Dvergar or Norse Dwarves are highly significant entities in Norse mythlogy, who associate with rocks, the earth, deathliness, luck, technology, craft, metal work, wisdom, and greed. They are identified with Svartálfar ('black elves'), and Dokkálfar ('dark elves'), due to their apparently interchangeable use in early texts such as the Eddas. While Dvergar relate etymologically to "dwarves", the Norse concept of Dvergar is often unlike the concept of "dwarves" in other cultures. For instance, Norse dwarves may originally have been envisaged as being of human size. They are not described as small before the 13th century, when the later legendary sagas portrayed them as such, often as a humorous element.

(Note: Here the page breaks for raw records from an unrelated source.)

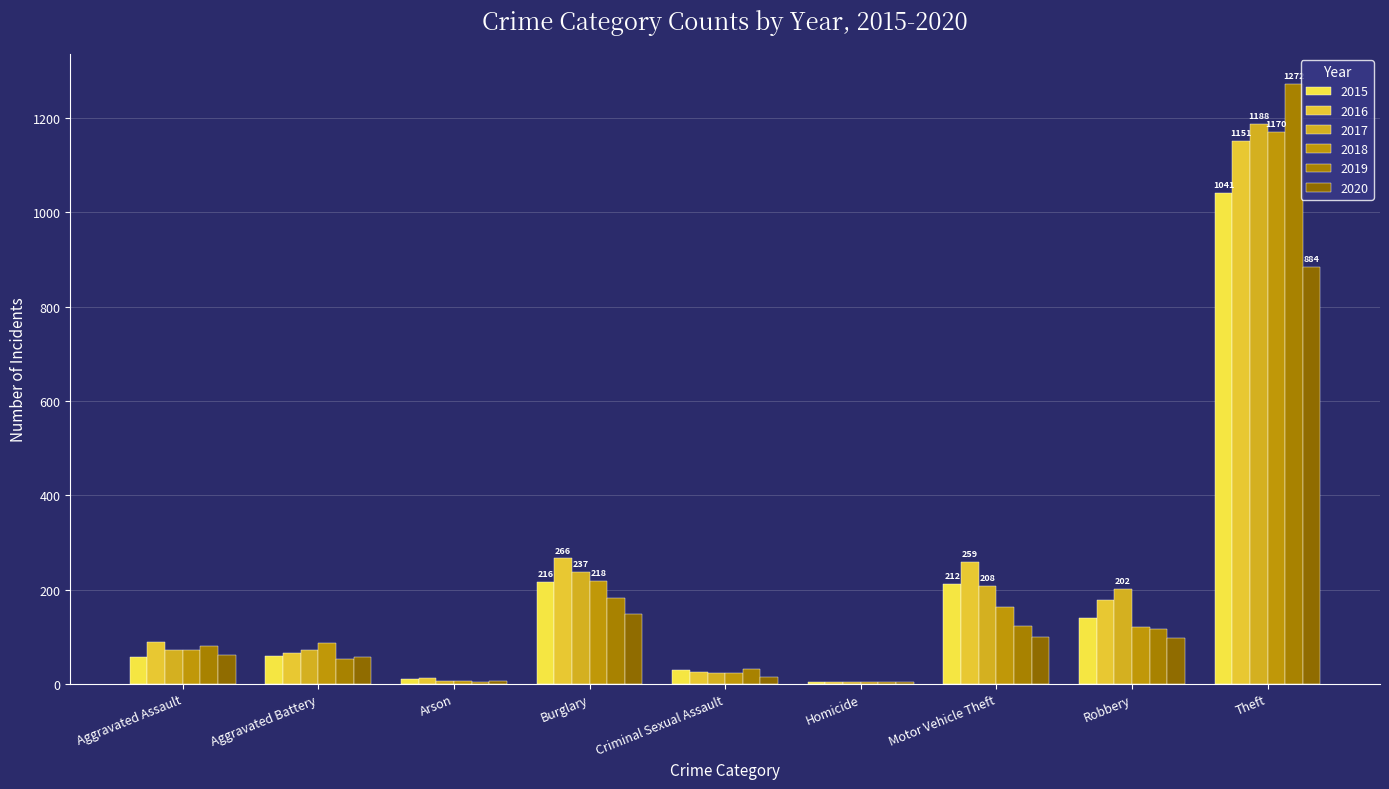

The 2018 series shows 72 at Aggravated Assault. True or false?

True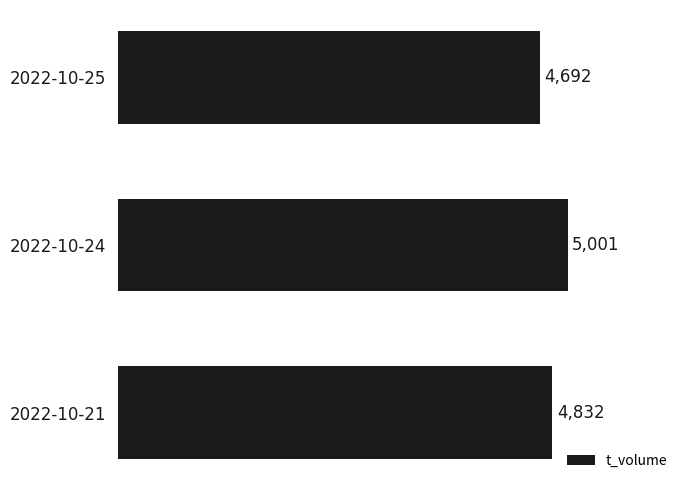

Rank the categories by value from lowest to highest.

2022-10-25, 2022-10-21, 2022-10-24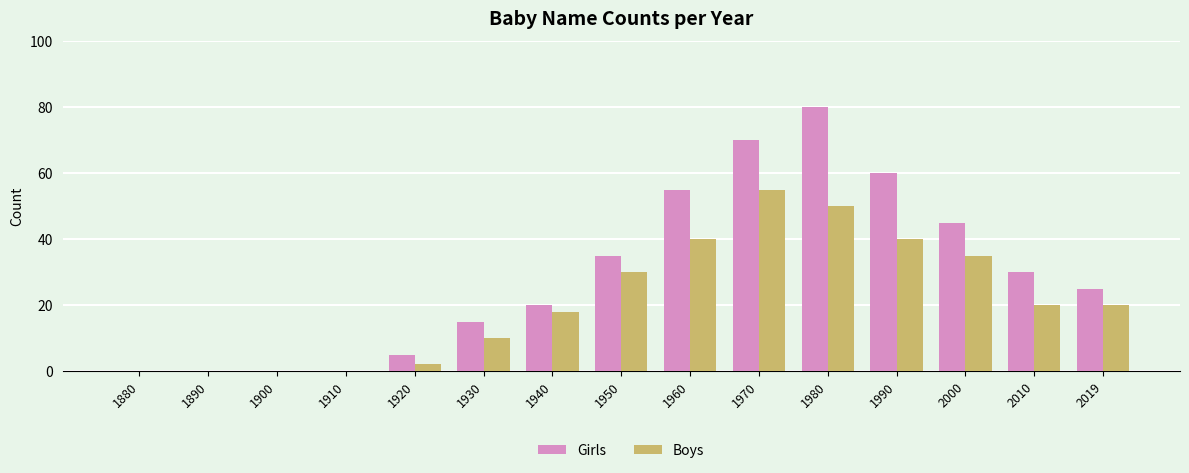

How many distinct data groups are displayed?

2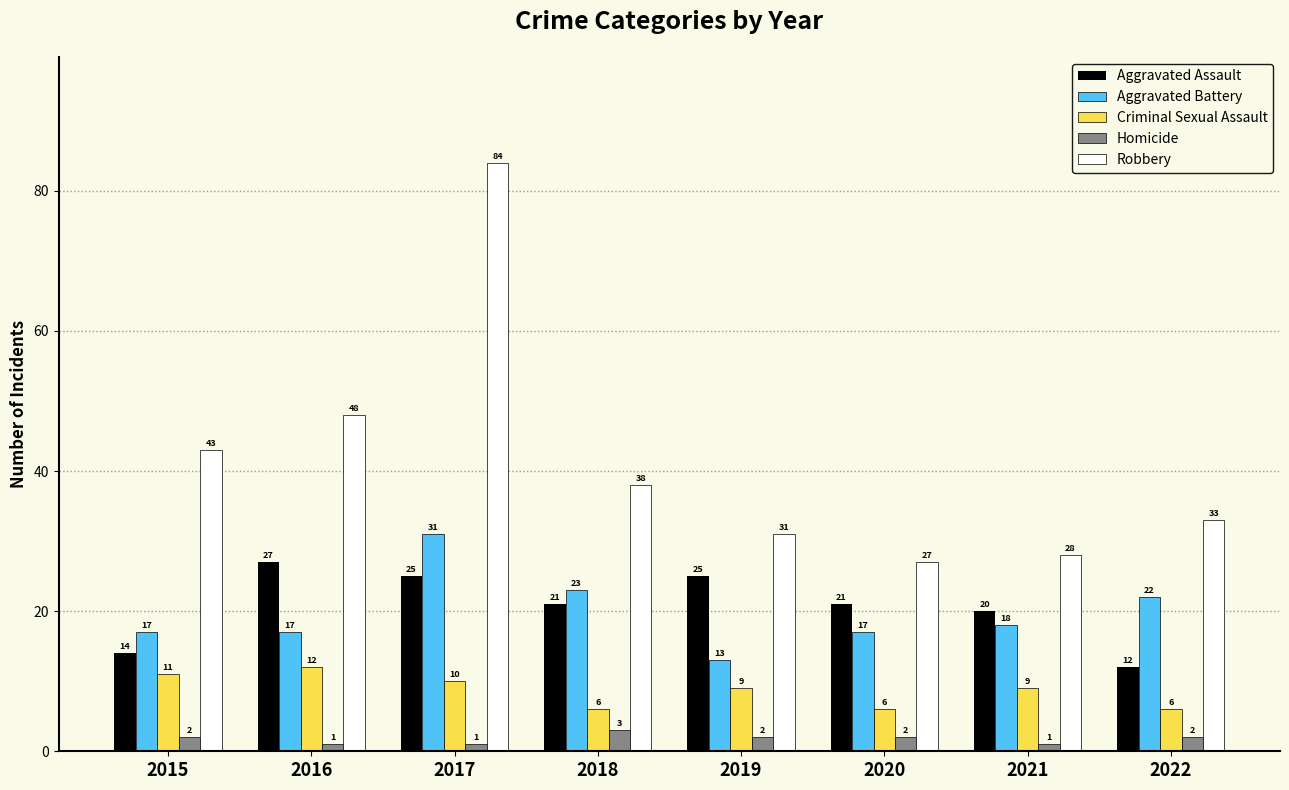

True or false: Homicide has a value of 1 at 2017.

True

In later Scandinavian folklore, other kinds of nature spirits, like the Troll and the Nisse, seem to take over many of the functions of the Dvergar.

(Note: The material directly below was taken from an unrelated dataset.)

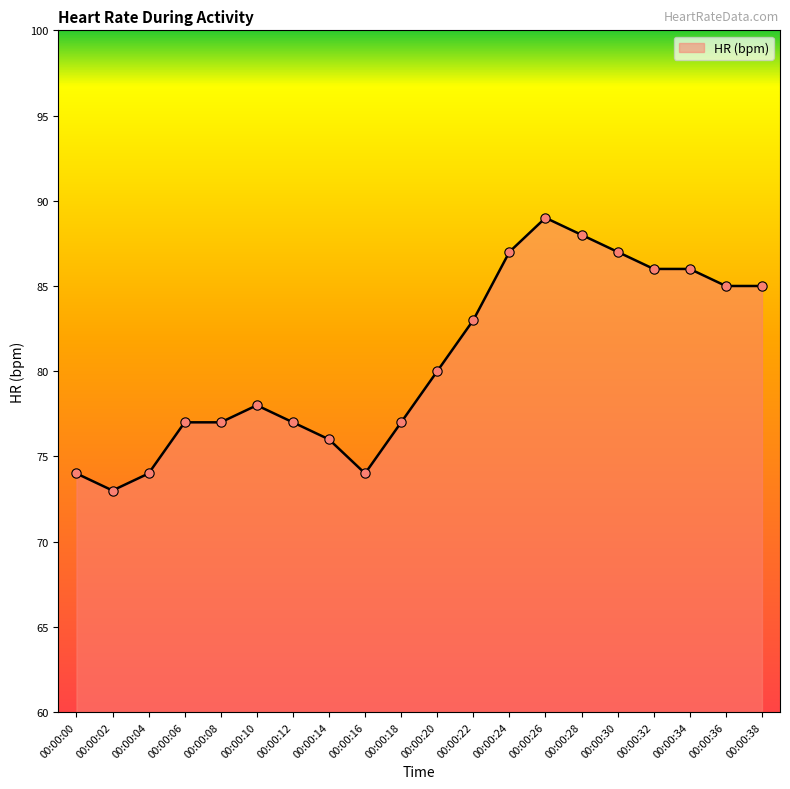

Which has a higher value, 00:00:02 or 00:00:28?

00:00:28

In the Dvergatal section, the Völuspá divides the dwarves into what may be three tribes, lead firstly by Mótsognir their first ruler, secondly by Durinn, and finally by Dvalinn. Hávamál mentions Dvalinn brought the rune writing to the Dvergar.
"A small spirit of Norse lore. The original spelling is Dvergar. They live below the ground and are skilled craftsmen, proficient in the arts of sculpture, architecture, and blacksmithing. Their weaponsmithing skills were so legendary, they were even sought after by the gods."